Problem description -> Could you set down exactly the lines of the data below, starting at the one that holds "Compute 3D bounding" and ending at the one that holds "5. block (1127,820,1174,889)", both included, and only those?
--------------------
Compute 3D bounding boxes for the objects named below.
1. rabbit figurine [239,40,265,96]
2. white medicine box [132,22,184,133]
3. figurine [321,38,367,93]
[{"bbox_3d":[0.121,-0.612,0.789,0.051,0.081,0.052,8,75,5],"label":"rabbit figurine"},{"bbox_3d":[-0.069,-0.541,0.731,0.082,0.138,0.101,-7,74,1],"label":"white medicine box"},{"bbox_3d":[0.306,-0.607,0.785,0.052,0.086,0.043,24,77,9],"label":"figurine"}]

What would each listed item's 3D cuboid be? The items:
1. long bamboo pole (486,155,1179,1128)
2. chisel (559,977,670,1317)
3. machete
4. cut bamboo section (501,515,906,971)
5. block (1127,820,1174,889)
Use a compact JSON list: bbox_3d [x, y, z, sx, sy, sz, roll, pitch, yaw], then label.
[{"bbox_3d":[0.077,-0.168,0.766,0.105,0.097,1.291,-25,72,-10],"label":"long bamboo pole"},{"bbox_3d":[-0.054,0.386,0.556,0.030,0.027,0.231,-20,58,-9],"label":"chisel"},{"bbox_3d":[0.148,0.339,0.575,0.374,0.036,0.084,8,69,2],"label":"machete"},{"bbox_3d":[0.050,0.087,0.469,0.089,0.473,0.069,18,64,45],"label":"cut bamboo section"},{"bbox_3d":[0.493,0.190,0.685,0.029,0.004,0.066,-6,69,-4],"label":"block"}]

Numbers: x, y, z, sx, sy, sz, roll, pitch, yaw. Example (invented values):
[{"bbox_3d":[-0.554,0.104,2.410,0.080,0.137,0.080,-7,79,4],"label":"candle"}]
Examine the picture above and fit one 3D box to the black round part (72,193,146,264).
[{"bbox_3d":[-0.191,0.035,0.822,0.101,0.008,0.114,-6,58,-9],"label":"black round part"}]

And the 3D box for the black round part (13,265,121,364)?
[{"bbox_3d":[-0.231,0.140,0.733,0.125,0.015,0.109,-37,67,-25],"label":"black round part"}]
--------------------
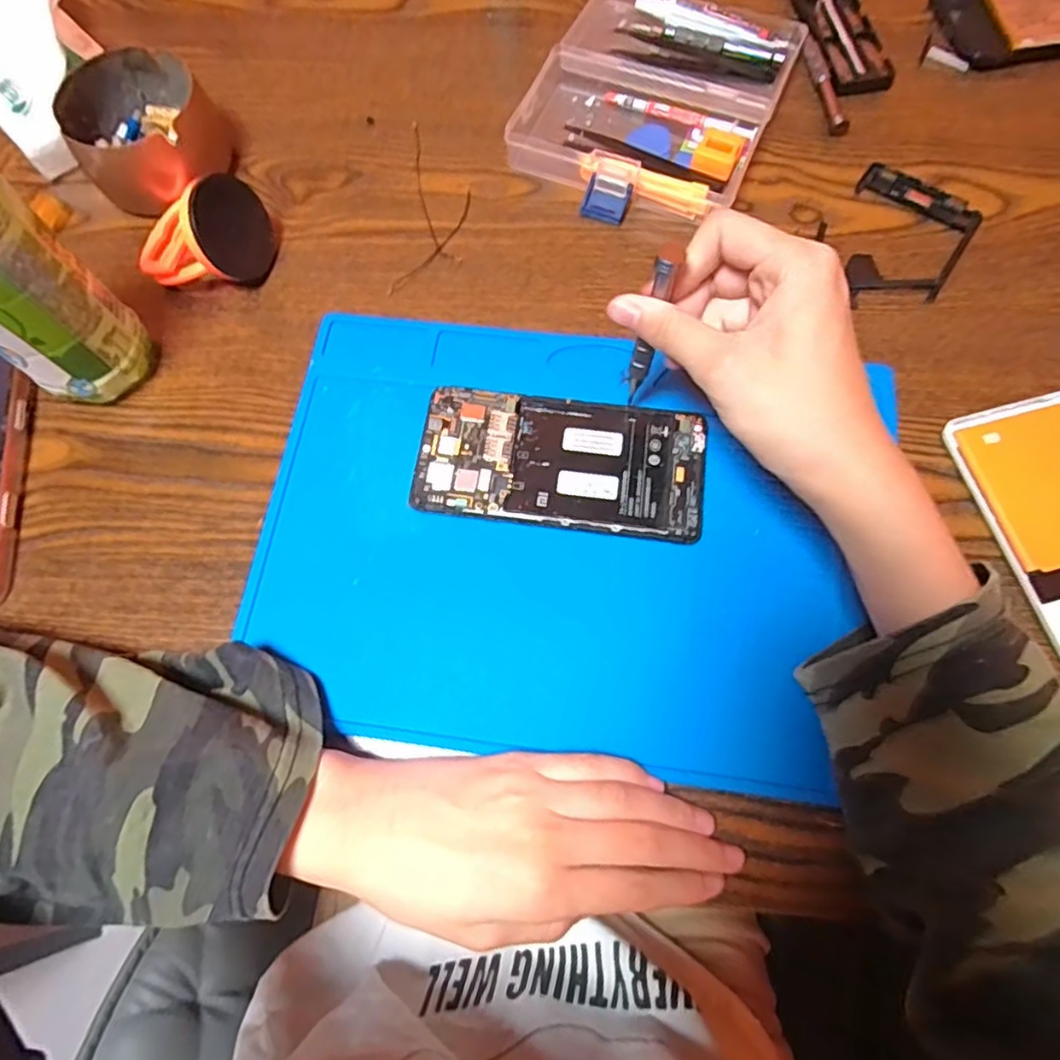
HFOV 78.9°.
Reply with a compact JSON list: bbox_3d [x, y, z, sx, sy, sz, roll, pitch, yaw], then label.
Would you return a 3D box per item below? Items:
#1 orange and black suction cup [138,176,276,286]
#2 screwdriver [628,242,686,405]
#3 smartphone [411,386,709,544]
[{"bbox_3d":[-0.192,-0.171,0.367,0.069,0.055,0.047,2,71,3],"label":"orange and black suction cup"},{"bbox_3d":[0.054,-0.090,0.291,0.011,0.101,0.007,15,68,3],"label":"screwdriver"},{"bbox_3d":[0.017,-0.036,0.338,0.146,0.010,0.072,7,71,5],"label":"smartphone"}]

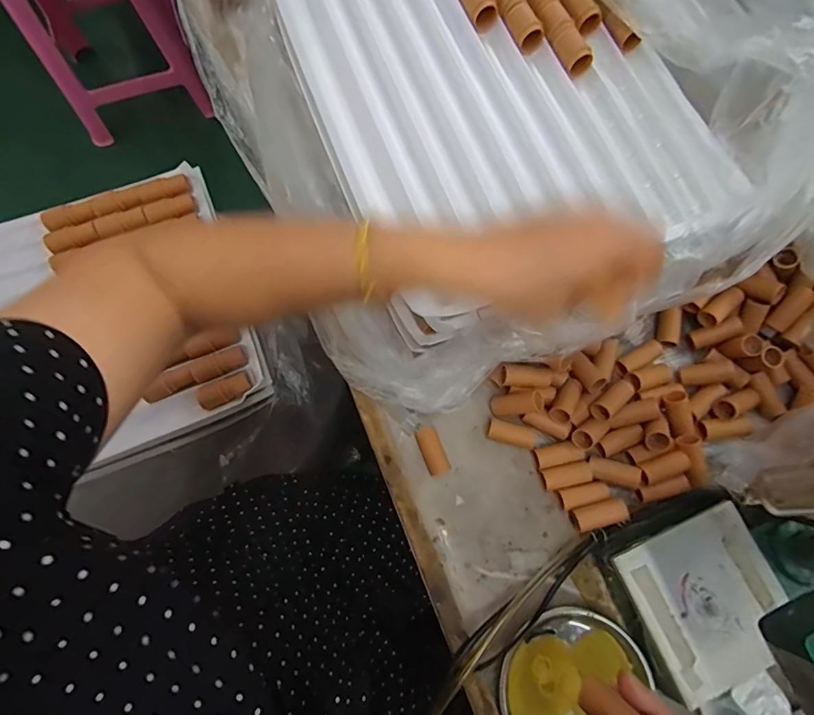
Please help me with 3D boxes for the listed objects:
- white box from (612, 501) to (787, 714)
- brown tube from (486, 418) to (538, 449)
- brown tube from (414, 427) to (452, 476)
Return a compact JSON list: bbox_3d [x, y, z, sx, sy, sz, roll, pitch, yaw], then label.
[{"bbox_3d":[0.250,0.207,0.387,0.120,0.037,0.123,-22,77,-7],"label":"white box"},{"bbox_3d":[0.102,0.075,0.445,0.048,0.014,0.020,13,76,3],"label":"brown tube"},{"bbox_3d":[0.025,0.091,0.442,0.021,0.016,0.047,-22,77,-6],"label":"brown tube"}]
--------------------
Response ->
Compute 3D bounding boxes for the objects named below.
1. rabbit figurine [239,40,265,96]
2. white medicine box [132,22,184,133]
3. figurine [321,38,367,93]
[{"bbox_3d":[0.121,-0.612,0.789,0.051,0.081,0.052,8,75,5],"label":"rabbit figurine"},{"bbox_3d":[-0.069,-0.541,0.731,0.082,0.138,0.101,-7,74,1],"label":"white medicine box"},{"bbox_3d":[0.306,-0.607,0.785,0.052,0.086,0.043,24,77,9],"label":"figurine"}]

What would each listed item's 3D cuboid be? The items:
1. long bamboo pole (486,155,1179,1128)
2. chisel (559,977,670,1317)
3. machete
4. cut bamboo section (501,515,906,971)
5. block (1127,820,1174,889)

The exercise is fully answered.